After making a couple dozen blue bird houses the other day I decided I'd try building something different. Since a lot of the dead trees in my woods have fallen down from storms over the last couple years I thought I'd make some woodpecker nest boxes. I looked at several plans on-line and took the parts of each one that I liked and combined them in one box. I made one for Red-Bellied Woodpeckers out of an eight foot 1" x 8" and a bigger one for Northern Flickers out of a ten foot 1" X 10". Each entry hole is 2 1/2". 

*My Chessie, Tess, is lending her body to help show the actual size of the boxes.*










*To aid in climbing, I cut many 1/8" grooves on both sides of the front wall of the boxes.
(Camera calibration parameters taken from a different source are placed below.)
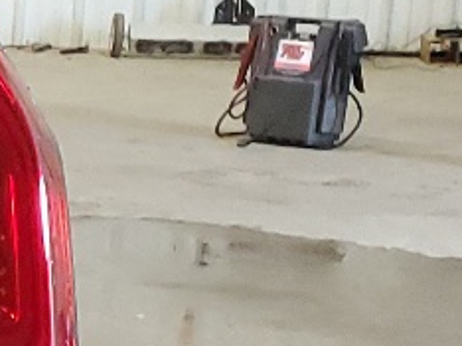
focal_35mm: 178
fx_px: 2373
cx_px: -973
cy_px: 338
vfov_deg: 8.3
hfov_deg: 8.9
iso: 308
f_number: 1.5
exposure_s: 1/40
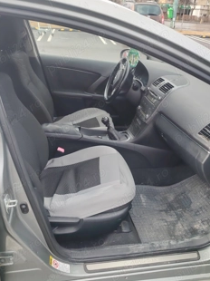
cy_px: 136
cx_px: 108
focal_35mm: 31
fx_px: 251
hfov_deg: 45.4
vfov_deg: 58.4
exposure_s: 1/208
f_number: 1.75
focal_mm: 5.25
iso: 100
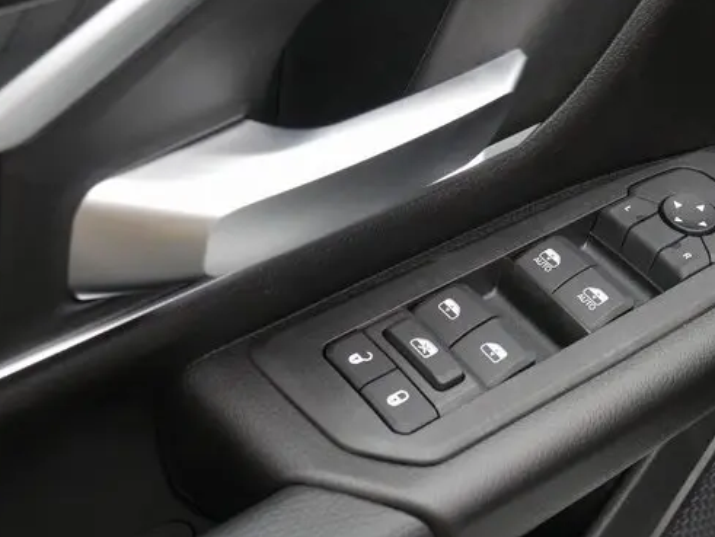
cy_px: 248
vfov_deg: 24.4
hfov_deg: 32.0
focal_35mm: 60
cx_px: 444
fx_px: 1240
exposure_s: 1/60
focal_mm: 23
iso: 1250
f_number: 5.1
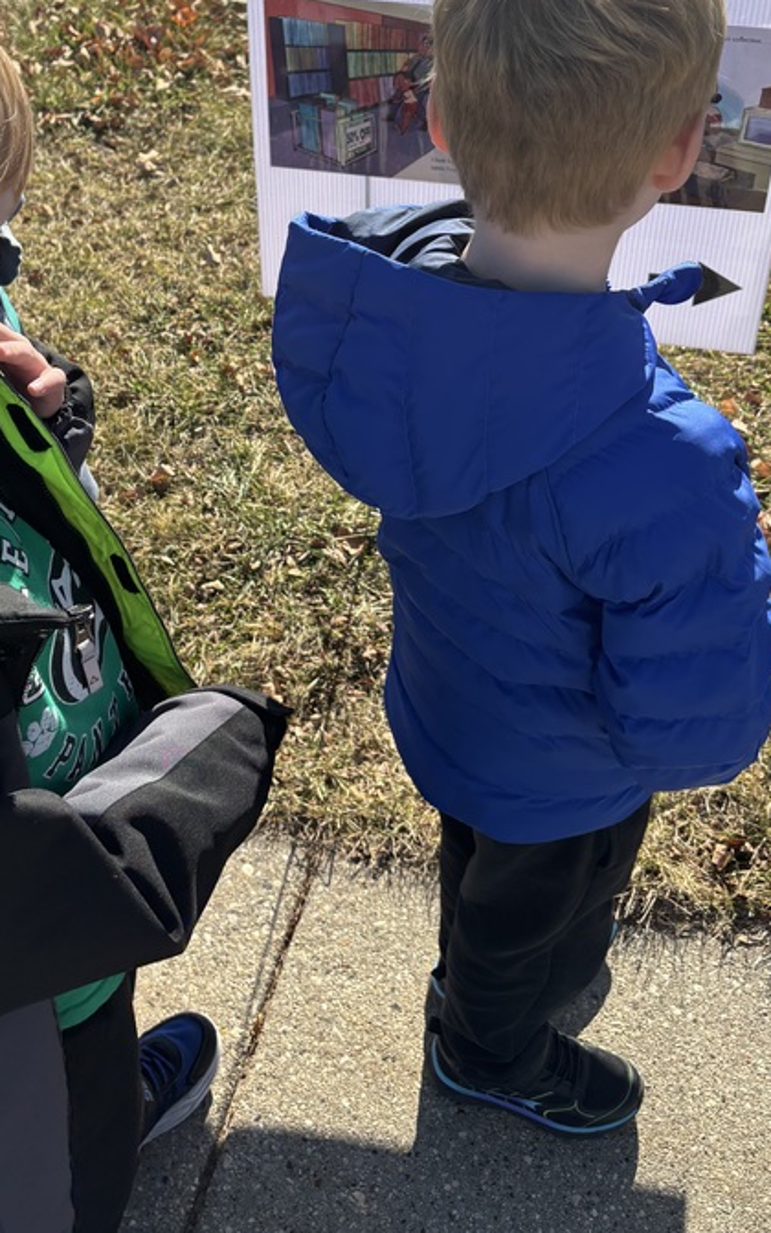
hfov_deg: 30.5
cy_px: 358
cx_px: 319
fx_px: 1412
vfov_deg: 46.0
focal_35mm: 42
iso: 50
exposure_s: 1/1949
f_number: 1.6
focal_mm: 5.96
This lets Woody climb up the outside or inside of the box much easier. *













































*The plexiglass makes it much harder for starlings to enter the box because they'd have to fly right into the hole since there isn't a perch, whereas the woodpeckers can land on the grooved board or tree trunk and climb right up. It also blocks ***** from getting in as well. Here they are filled with wood shavings, mounted and ready for Woody to start making his new home.*


----------



## MPT (Oct 7, 2004)

Nice job on the nest boxes. When do the flickers get here? I'm trying to get a box together and put it up but I'm running late. Does the nest box have to be 15' high?


----------



## harpo1 (Dec 6, 2007)

Very nice work ih! My mom has really gotten into bird watching the last couple years and she'd love one of those. You wouldn't mind if I infringed on your design would you??? Also, I'd never thought about the plexi-glass trick for *****.


----------



## ih772 (Jan 28, 2003)

harpo1 said:


> Very nice work ih! My mom has really gotten into bird watching the last couple years and she'd love one of those. You wouldn't mind if I infringed on your design would you??? Also, I'd never thought about the plexi-glass trick for *****.
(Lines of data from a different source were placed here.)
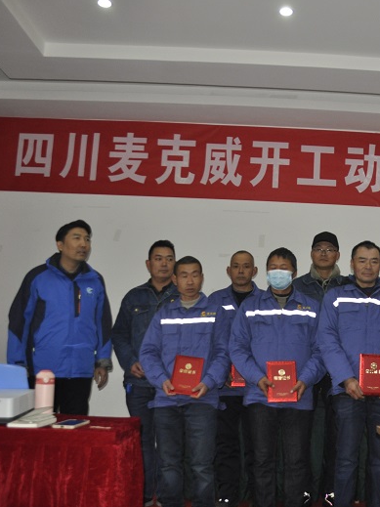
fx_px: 586
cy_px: 250
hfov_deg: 34.9
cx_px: 301
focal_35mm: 40
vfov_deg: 46.8
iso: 800
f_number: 3.5
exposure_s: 1/60
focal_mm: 18
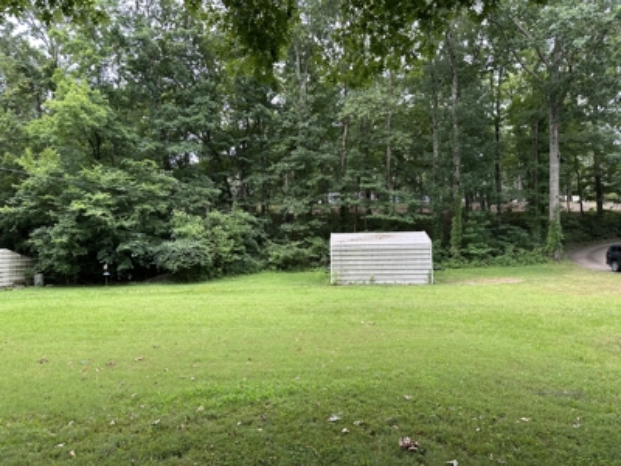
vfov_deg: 56.8
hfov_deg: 71.6
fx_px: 431
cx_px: 310
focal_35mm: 24
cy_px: 233
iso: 64
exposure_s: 1/121
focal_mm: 6.86
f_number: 1.78
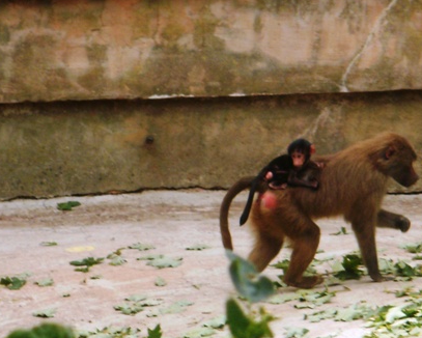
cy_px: 249
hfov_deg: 5.3
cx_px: 253
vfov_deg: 4.2
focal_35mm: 366
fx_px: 4573
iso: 100
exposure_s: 1/200
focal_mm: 26
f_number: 5.4
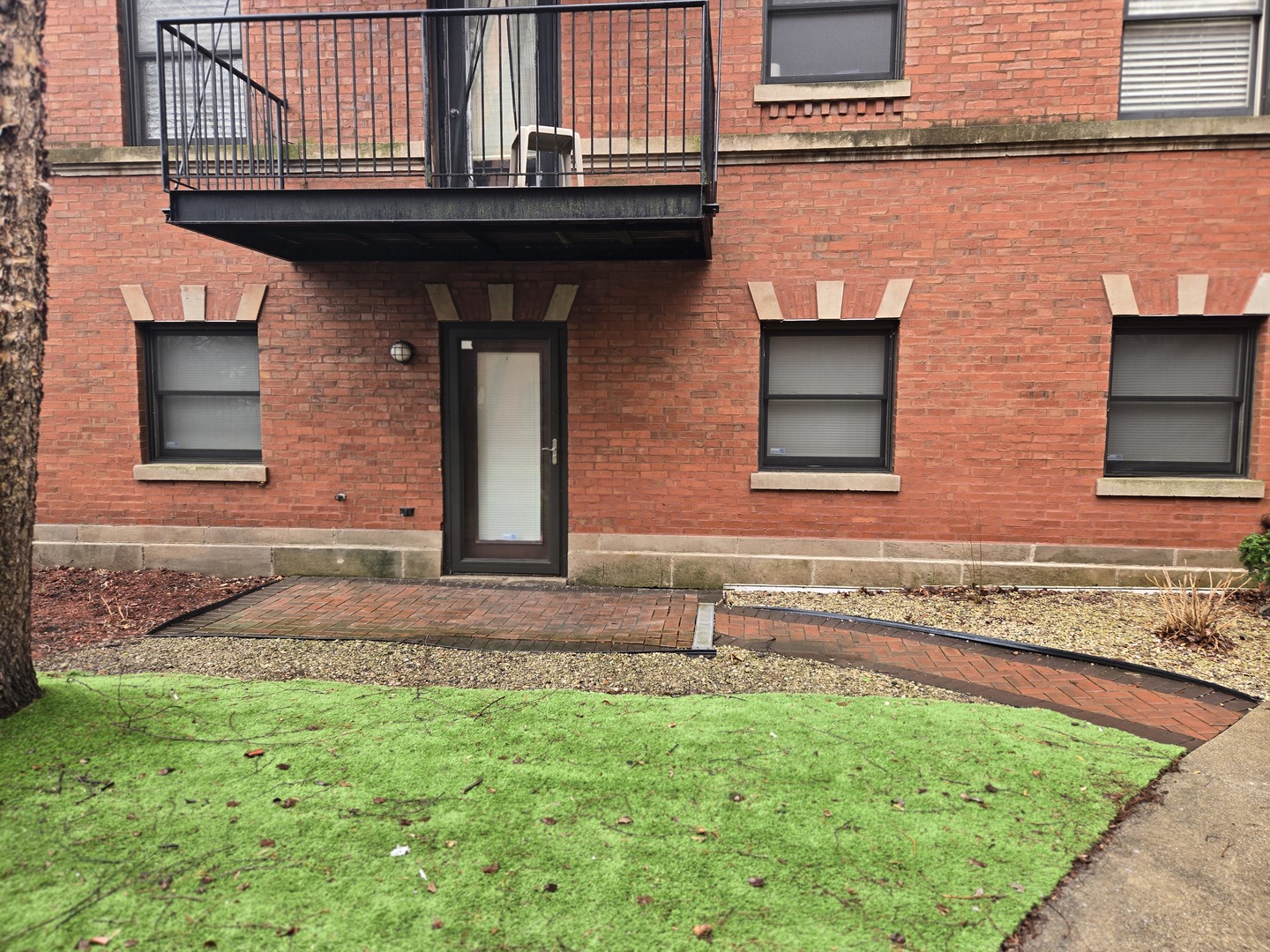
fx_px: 844
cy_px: 476
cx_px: 635
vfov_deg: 58.9
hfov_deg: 73.9
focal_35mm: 23
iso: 50
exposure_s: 1/120
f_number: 1.8
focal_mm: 5.4
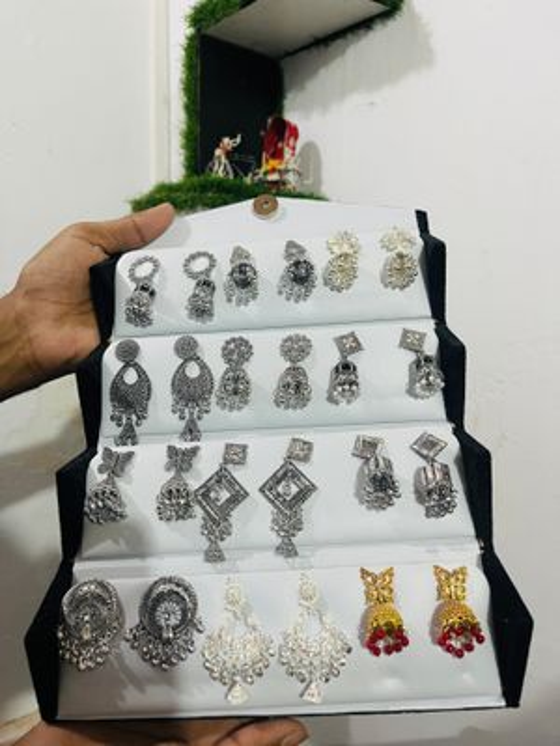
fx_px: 561
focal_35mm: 26
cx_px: 280
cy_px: 373
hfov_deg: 53.1
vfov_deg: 67.3
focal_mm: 5.1
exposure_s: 1/50
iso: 250
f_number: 1.6
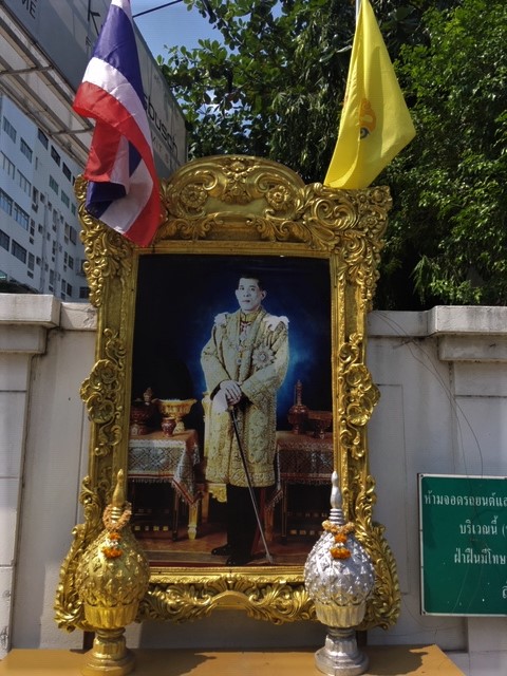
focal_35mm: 29
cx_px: 254
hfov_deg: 48.2
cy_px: 338
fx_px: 566
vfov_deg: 61.7
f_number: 2.2
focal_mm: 4.15
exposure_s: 1/938
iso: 25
Make as many copies as you want. The flicker boxes have 24" side walls and i think the red-bellied woodpecker box has 16" sides. The floor tiles in the picture are 12" x 12" so you should be able to figure out the rest from there. 

The next morning after I put them up I watched Starlings trying to get into them and they were unsuccessful.


----------



## ih772 (Jan 28, 2003)

MPT said:


> Nice job on the nest boxes. When do the flickers get here? I'm trying to get a box together and put it up but I'm running late. Does the nest box have to be 15' high?


I saw one in my backyard last week.

12' to 20' high works.


----------



## Burksee (Jan 15, 2003)

Nice work! Those look great, not bad for an electric"ian".


----------



## ih772 (Jan 28, 2003)

I'm multi-talented and the dog "helped" a lot! :lol:


----------



## Fabner1 (Jan 24, 2009)

ih,

How about a picture of your Bluebird houses?


O'lame Fred


----------



## ih772 (Jan 28, 2003)

Fabner1 said:


> ih,
> 
> How about a picture of your Bluebird houses?
> 
> ...


I'll post some in a few minutes.

EDIT:
Here's the link. Bluebird houses / nest boxes


----------



## MPT (Oct 7, 2004)

I put my flicker box in my pine tree. Do you think they'll find it or will I just get starlings?


----------



## ih772 (Jan 28, 2003)

Did you put the plexiglass on it?


----------



## MPT (Oct 7, 2004)

ih772 said:


> Did you put the plexiglass on it?


 No plexiglass just a box from the internet for flickers. It's stuffed with sawdust so I have my fingers crossed. It survived the storm yesterday.


----------



## ih772 (Jan 28, 2003)

If you can keep the Starlings out Flickers might nest in it.


----------